So the conference I’ve been looking forward to for about a year now has drawn to a close and the daily commute on the Underground has turned back into a bike ride into Sheffield. Time then to reflect back on my impressions.
My first comment would have to be how incredibly well organised everything was; from the initial call for papers, right through to the final session. Every last ‘i’ was dotted and ‘t’ crossed. Simple things like having printed 5 and 2 minute warning cards for session moderators gives some idea of the attention to detail – lots of useful tips for me as I organise our doctoral conference for later this year. The conference team, in conjunction with the local hosts are due a great deal of praise here. That said, the atmosphere was incredibly friendly and inclusive; you always felt as though you could approach anyone and talk about anything.
I felt the structure and content worked well. Although in a couple of sessions, I found it difficult to choose an appropriate theme and perhaps didn’t always get it right, within each session there would nevertheless be one or two of the papers which provided unanticipated gems. I was grateful for the opportunity to listen to some of the foremost academics in the field and hadn’t appreciated precisely how accessible they are at events like these. I did get the sense that I attended more sessions that presented work built on quantitative methods, but that could doubtless be down to the choices I made, rather than a reflection of the overall spread. It struck me how much research into social media seems to use survey methods as the primary instrument, or of course SNA. Given the nature of the medium, it’s easy to see why that is, though each further study I listened to where a survey had been used left me wondering why digital ethnographic techniques aren’t used more.

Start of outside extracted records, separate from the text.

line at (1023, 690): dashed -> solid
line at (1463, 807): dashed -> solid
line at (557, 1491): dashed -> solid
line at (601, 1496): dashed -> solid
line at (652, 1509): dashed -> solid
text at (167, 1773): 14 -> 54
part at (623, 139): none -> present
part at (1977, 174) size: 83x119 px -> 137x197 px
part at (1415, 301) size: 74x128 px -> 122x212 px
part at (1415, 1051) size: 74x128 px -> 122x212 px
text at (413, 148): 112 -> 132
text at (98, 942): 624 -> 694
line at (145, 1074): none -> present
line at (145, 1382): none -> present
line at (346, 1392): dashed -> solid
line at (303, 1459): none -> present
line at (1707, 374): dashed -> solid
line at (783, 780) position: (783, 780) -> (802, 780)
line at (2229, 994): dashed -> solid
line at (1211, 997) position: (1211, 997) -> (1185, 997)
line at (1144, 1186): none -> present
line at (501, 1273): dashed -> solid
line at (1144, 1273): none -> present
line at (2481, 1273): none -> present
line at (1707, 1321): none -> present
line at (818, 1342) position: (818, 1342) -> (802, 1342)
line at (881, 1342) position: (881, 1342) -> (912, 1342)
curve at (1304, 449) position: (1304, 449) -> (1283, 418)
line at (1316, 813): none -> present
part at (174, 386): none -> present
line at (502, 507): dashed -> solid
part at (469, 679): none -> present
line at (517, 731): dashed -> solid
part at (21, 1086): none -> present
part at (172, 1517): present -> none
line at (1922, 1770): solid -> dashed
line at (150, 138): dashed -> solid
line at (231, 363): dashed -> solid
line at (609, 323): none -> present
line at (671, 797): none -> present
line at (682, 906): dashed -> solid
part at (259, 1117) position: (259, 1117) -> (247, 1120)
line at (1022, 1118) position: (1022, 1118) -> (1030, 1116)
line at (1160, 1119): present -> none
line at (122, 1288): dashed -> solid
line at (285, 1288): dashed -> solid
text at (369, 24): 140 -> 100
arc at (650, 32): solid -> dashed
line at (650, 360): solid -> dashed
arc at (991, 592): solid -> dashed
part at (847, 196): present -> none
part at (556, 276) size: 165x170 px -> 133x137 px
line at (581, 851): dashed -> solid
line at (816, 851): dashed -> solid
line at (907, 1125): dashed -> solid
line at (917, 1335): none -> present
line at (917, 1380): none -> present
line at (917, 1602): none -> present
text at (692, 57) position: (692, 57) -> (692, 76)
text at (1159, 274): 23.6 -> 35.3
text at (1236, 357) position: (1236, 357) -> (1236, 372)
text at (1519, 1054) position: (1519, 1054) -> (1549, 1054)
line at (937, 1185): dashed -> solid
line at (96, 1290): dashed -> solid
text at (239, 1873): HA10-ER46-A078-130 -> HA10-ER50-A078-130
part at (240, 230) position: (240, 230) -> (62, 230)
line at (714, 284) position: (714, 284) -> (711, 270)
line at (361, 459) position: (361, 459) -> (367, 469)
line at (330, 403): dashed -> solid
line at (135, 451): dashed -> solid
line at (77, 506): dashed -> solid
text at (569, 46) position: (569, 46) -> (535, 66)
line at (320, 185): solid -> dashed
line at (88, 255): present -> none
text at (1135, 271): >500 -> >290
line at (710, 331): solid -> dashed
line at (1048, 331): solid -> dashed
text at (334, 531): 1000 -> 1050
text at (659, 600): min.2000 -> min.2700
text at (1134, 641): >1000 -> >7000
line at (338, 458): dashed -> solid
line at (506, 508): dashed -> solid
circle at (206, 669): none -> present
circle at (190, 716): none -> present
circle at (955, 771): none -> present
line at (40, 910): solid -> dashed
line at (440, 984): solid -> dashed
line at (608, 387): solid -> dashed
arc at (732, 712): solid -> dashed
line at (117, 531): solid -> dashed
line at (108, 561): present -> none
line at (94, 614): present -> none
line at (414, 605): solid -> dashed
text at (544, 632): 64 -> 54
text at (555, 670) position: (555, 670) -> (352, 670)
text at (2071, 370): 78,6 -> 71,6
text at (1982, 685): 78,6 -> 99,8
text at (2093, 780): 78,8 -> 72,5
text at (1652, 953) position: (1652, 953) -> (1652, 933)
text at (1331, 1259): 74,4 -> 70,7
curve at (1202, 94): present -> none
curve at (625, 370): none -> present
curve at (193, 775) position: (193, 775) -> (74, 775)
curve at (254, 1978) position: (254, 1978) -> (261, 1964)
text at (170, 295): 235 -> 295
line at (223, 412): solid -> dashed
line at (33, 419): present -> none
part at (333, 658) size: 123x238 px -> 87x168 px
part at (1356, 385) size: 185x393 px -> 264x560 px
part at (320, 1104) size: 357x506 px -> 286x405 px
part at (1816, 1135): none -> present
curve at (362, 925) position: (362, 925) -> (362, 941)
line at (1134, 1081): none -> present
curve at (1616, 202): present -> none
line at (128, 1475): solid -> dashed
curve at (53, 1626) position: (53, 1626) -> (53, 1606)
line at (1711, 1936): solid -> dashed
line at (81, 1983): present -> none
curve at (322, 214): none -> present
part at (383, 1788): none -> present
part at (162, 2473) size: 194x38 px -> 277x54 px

Maybe it’s my age, but I found the days quite exhausting; from 8.30 through to 5.00 (longer on the poster day) whilst trying to keep your mind sharp proved quite fatiguing. For me, I think it was the sheer rate of metal processing needed to maintain focus in sessions where four presentations followed in rapid succession. Even during break times you invariably had to stay sharp as you discussed previous or forthcoming sessions with fellow attendees, or indeed your work or theirs. In many of the talks presenters talked incredibly quickly, attempting to squeeze in as much detail as possible, thus requiring you to maintain an incredibly high level of focus. I’m sure that on some occasions I failed, as I hurriedly tried to capture a few notes, and keep up with the barrage of fresh information. In part this was down to the brevity of the allocated time slots, but then if the number of sessions were reduced, fewer people would have the opportunity to present. I guess I just felt it was a shame that those who were presenting ‘work in progress’ and seeking feedback, had a scant couple of minutes in which to receive it; one question at best. Not an easy one to resolve, but it’s encouraged me to think carefully about how I might structure the messages I wish to convey in sessions I deliver. If I’m only given 20 minutes in total and I really want some feedback, then I need to think carefully how I divide up the time.
Presenting certainly occupied my mind in more ways than one. Now that data from my pilot has started to come in, I’ve started thinking of possible places I might present my findings. The SM&Society conference would have certainly been an option had it been somewhat later, but what other forums might also be appropriate? Clearly those which have themes dedicated to professional development or professional learning. Possibly digital methods? Social media? Or could I make a case for more general sociological events? So in addition to all the other benefits I’ve enjoyed at the Conference, it’s also encouraged me to consider exactly where my research is positioned.
I’d love to be going to Toronto next year, but I’m afraid the pockets are unlikely to be that deep.